The best known of all pears, 'Conference' is excellent eaten as a dessert pear but also exceptional when cooked. The long bell shaped fruits with firm flesh can be eaten hard or fully ripe with a smooth juicy flavour. Trees crop late in the season from October to November, and the fruit will store until January. Enjoy 'Conference' pears at their best by picking them slightly under-ripe, store them in a cool place and bring indoors to ripen slowly.
Grafted onto 'Quince A' rootstock to produce a tree with moderate vigour and promote fruiting at an early age. These strong growing pear trees are partially self-fertile but make the ideal planting partner for another variety such as 'Williams Bon Chretien' to aid pollination and increase the yield. If you only have room for one pear tree then make sure that a neighbour has a tree close by that can act as a suitable pollinator. Rootstock: Quince A. Height and spread: 4m (13').
Estimated time to cropping once planted: 2 years.
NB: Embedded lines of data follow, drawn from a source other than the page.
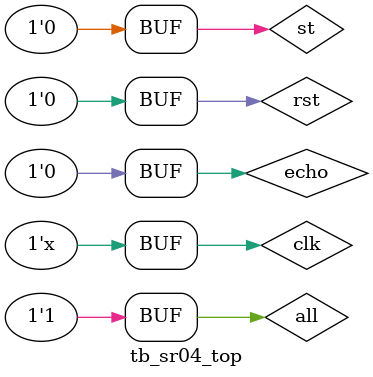
<source format=v>
`timescale 1ns / 1ps


module tb_sr04_top(

    );

reg clk, rst, st, echo, all;
wire[7:0] dist;
wire ot;

SR04_TOP dut(
    .clk(clk),
    .rst(rst),
    .btn_r(st),
    .echo(echo),
    .fnd_data(dist),
    .fnd_digit(),
    .out_trigger(ot)

    );

always #5 clk = ~clk;

initial begin
    #0;
    rst = 1;
    clk = 0;
    st = 0;
    echo = 0;
    all = 0;
    #5;
    rst = 0;
    all = 1;
    #5;
    st = 1;
    #(100_000);
    st = 0;
    #(100_000);
    echo = 1;
    #(7_900_000);
    echo = 0;
    #(1_000_000);
    st = 1;
    #(100_000);
    st = 0;
    #(100_000);
    echo = 1;
    #(1_740_000);
    echo = 0;
end

endmodule

</source>
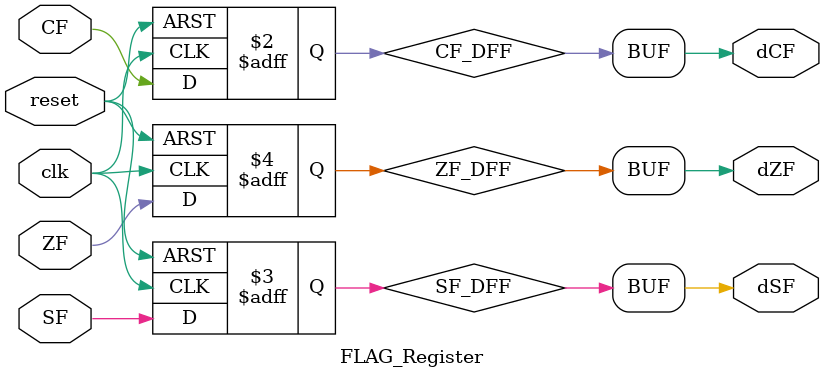
<source format=v>
module FLAG_Register
(
    input wire clk,
    input wire reset,
    input wire CF,
    input wire SF,
    input wire ZF,
    output wire dCF,
    output wire dSF,
    output wire dZF         
);

    reg CF_DFF, SF_DFF, ZF_DFF;
    
    always @(posedge clk or posedge reset) 
    begin
        if (reset)
        begin
            CF_DFF <= 1'b0;       
            SF_DFF <= 1'b0;       
            ZF_DFF <= 1'b0;       
        end
        else 
        begin
            CF_DFF <= CF;       
            SF_DFF <= SF;       
            ZF_DFF <= ZF;       
        end
    end

    assign dCF = CF_DFF;
    assign dSF = SF_DFF;
    assign dZF = ZF_DFF;

endmodule
</source>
Estimated time to best yields: 5 years.
Plant pear trees in any well drained soil in a sheltered sunny position. Prior to planting, incorporate plenty of well rotted manure or garden compost into the planting hole and drive the stake into the ground to support the tree. Staking after planting may result in damage to the root ball. Plant fruit trees at their original soil level and firm them into the ground. Fasten the tree to the stake using a tree tie, and water well. Pears will produce the best crops when planted near to another pear tree to increase pollination.
Fruit trees do not suffer weed competition well. Keep weeds and grass clear from within a 30cm radius of base of the tree. In spring, while the ground is moist, apply a mulch of well rotted manure or garden compost around the base of the tree, taking care not to mound it up against the stem. This will help to retain moisture throughout the summer. Feed pear trees regularly and water during particularly dry periods.
Pruning pear trees begins immediately after planting. Remove the central stem to just above the highest side branch. For the following 3 years, prune only the tips of the remaining main branches by one third in winter. Aim for about eight main branches which will form the frame of your tree, with fruiting sub branches growing off of them. From the fourth year, some sub branches can be pruned out at the union where they join the main branch, to allow new sub branches to take their place.
In order to produce the best quality, largest pears, the fruits should be thinned in July leaving one or two pears remaining per cluster.